The winter of our narcotic discontent
The ever-increasing complexity of the US healthcare system is reflected in the voluminous barrage of state regulations severely curtailing the dispensation of synthetic opiates to patients with chronic pain patients. These recent legislative moves are a response to a relatively small number of deaths related to the overdose deaths of members of the upper echelons of society and a few high profile celebrities, as tragic as they are. However any social problem, as history has demonstrated, does not respond well to knee jerk mob like laws that instead of specifically targeting the individual perpetrators cast a wide and unwieldy net over the entire specialty of pain, with the result that doctors are now intimidated by regulatory agencies and the treatment of pain regresses 25 years.
Medicine and the human psyche constitute an infinitely complex organism with problems and solutions that are never clear-cut. The current ‘epidemic’ of heroin abuse does without question require at the very least a proposed remedial strategy that will forensically identify individuals, behaviors and events that account for the majority of the criminal acts committed. The extension of this network into the illegal medically supported prescribing of opiate medications for patients with long term chronic pain syndromes is ill conceived and without question originated in the head of an overzealous prosecutor who most likely had a family member fall prey to her disposition of addiction. I would imagine, as this as been the case throughout history, that this individual commenced a crusade against the pain medical profession without fully appreciating the decades long work that had predated this civilized manner of treating chronic pain. Instead, and all on the back of emotion and political rhetoric regulations were passed whose intention was to intimidate doctors and pharmacies from dispensing these life changing medicines.

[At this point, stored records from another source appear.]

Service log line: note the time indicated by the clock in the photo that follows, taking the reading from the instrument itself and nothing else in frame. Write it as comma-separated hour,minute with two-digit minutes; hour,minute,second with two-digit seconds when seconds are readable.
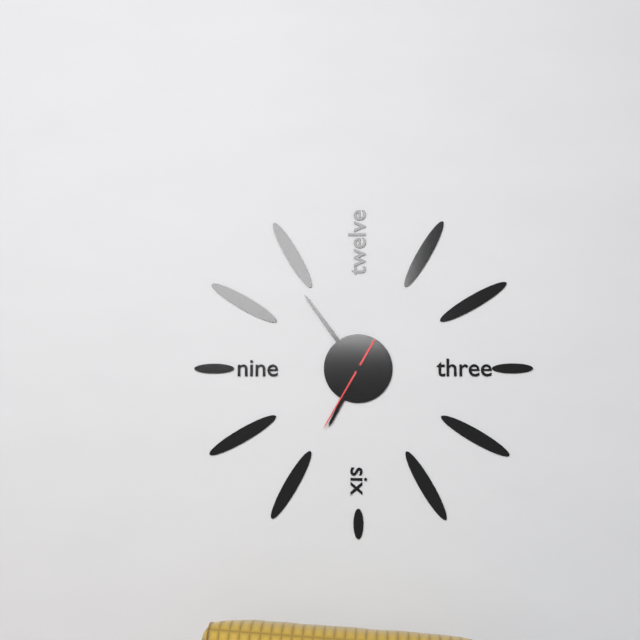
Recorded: 6,54,35
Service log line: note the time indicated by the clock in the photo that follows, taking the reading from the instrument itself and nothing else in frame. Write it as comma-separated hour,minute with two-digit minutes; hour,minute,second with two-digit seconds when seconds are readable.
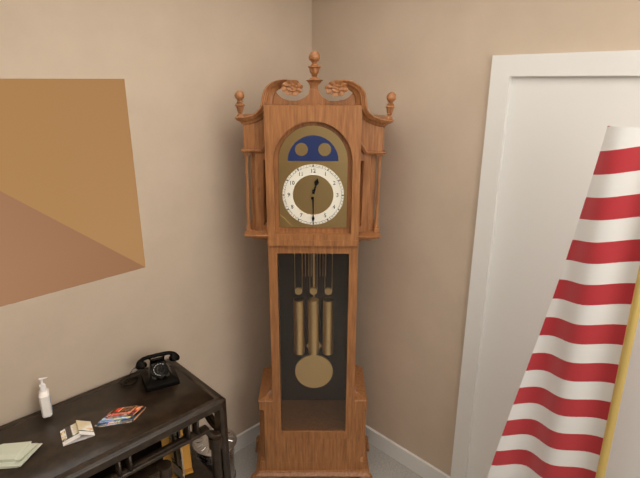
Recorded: 12,30
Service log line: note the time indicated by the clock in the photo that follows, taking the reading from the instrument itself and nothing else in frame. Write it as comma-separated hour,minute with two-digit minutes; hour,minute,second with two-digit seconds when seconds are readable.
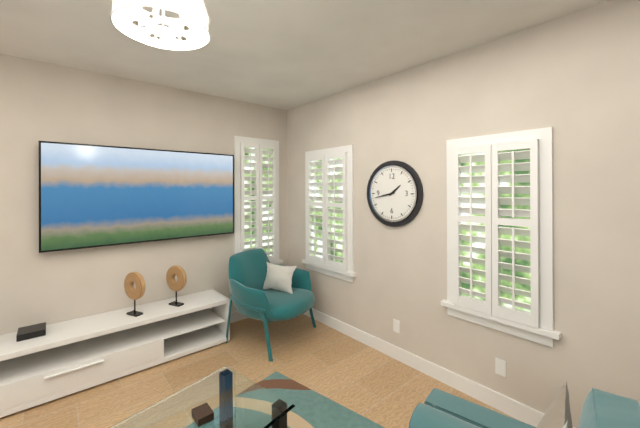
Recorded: 1,43
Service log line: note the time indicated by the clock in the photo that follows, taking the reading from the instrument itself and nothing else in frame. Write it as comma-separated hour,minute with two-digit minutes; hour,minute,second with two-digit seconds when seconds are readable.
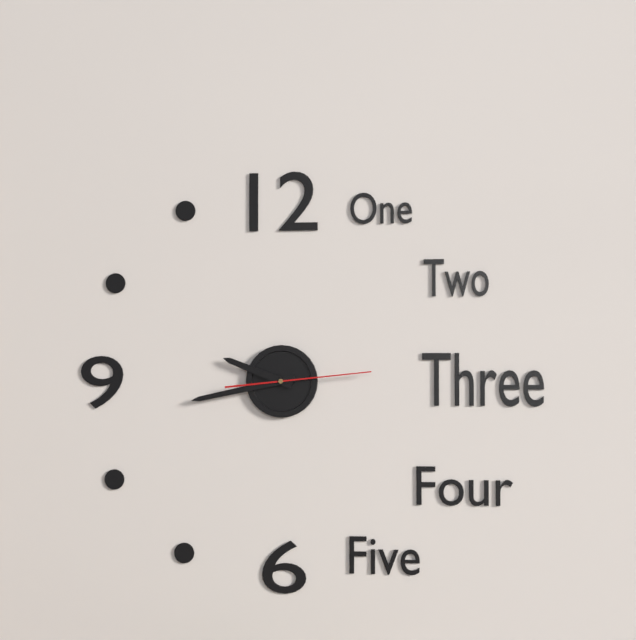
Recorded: 9,43,14
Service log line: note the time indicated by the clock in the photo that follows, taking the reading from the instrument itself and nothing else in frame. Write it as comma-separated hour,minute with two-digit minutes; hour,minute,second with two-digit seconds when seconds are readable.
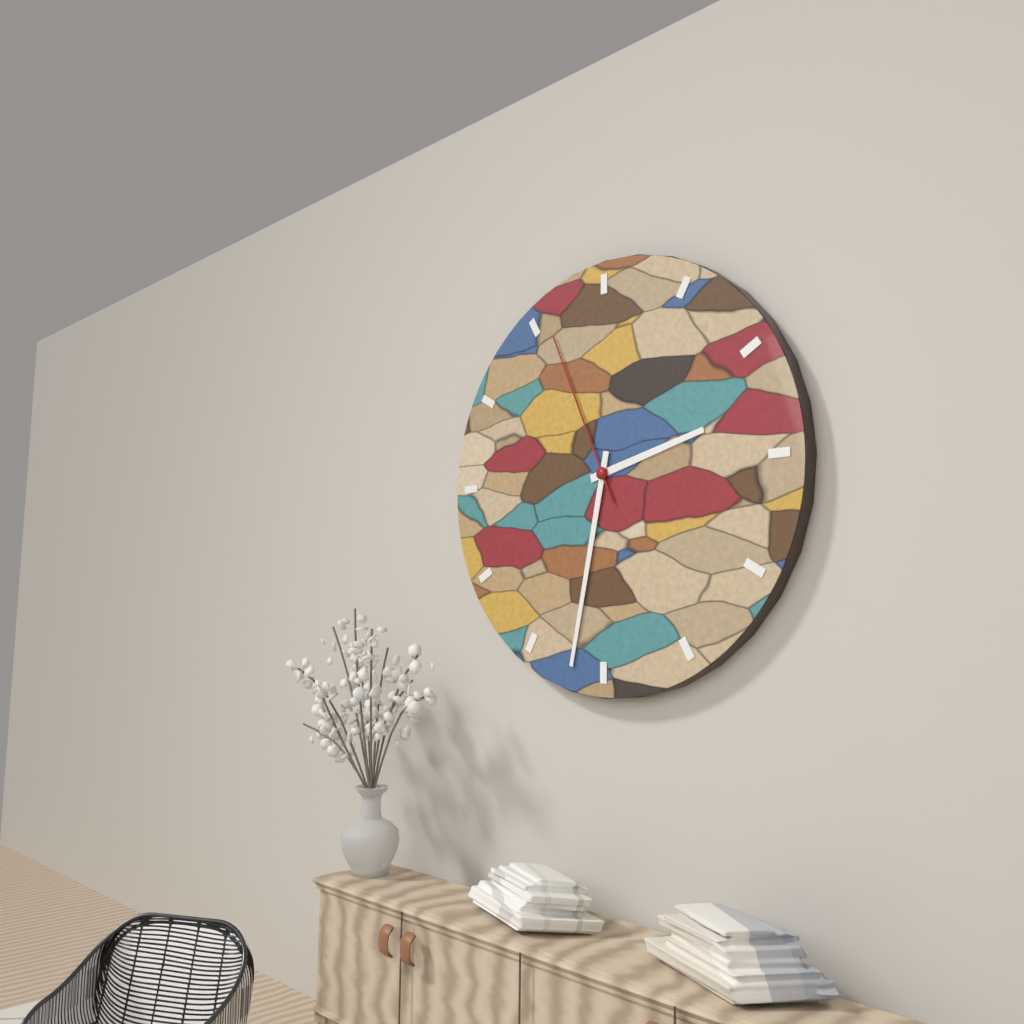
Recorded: 2,32,56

The immediate consequences of this rather draconian set of laws have been to grievously harm the patient population who has been left with inadequately treated pain overnight. This form of cessation is, in my opinion, inhumane, and should have been preceded by open forum discussion with concerned parties. That is part of the democratic process and it seems it was utterly forgotten in this case.
When one studies the long history of drug use and abuse there is a cyclical element to it, sadly depending on the particular politicians calling the shots. These individuals see every opportunity as a means to further their political career and rarerly give any credibility to the reasoned science and empirical evidence. America is a rather strange anomaly in the western world with its convoluted and draconian laws regarding drug use and abuse. The billions spent by previous US governments on the ‘War on Drugs’ was an utter failure as is evident by the continued and often increased use of drugs. A large part of the governmental policy stems from willful ignorance and of course the desire to fill the state coffers. The ‘War on Drugs ‘ has done neither and has in fact drained the capital reserves of the country with no realistic claim that any objective had been met. It can therefore be said that this ‘war’ was one of insanity and most likely planned over a few whiskeys around the Whitehouse dinning table. Regardless it was a social disaster and lessons were thankfully learned about the nature of drugs, man and his desire to get high.
The current state in New Jersey is pathetically like the ill conceived advances on the cartels of Colombia and Mexico, but in this case as in the two previously mentioned, there are many innocent casualties who have been living with debilitating chronic pain for decades only to be recently told by their frightened doctors that that are no longer eligible for narcotic medication and will have to find relief elsewhere. The words on this paper can do absolutely no justice to the inhumanity of suddenly stopping the medications of an opiate dependent patient for nothing more than the dictate of a bureaucrat with limited knowledge of the complex field of pain management. To prevent this situation from escalating any further it would behold these patients to organize themselves into civil action groups and make their angry voices hears in Trenton. This group of patients stands to suffer most from these crude sweeping regulations.
The other side of this coin is the increase in the use of street grade heroin, which according to many reports has tripled over the last years with numerous deaths among the young and uninitiated. As the story goes the children of parents with medications would steal them from their medication cabinets and proceed to distribute them amongst their friends at parties. This was the beginning of the end and very shortly after this sojourn into synthetic opiates these children, unable to afford the prescription medications, headed out to the street to obtain heroin. The number of admissions to drug rehabilitation units has markedly increased and the proliferation of these units has been expedited.
This is a complex issue that requires intense attention and therapy. It does not require the tone of martial law and the manner in which the US handles this social problem will reflect on its ability to act in a truly civilized manner. The one large, pink elephant sitting in this opiate filled room is the 800 lb. pharmaceutical company that has for decades gotten away with the indiscriminate dispensing of potent narcotics to doctors with expensive ads and slick presentation. One of the obvious question is why have these companies not been barred from their reckless advertising. In my opinion it is the vastly wealthy executives of these companies that should be held accountable for some of the current heroin epidemic. Now that would be American justice.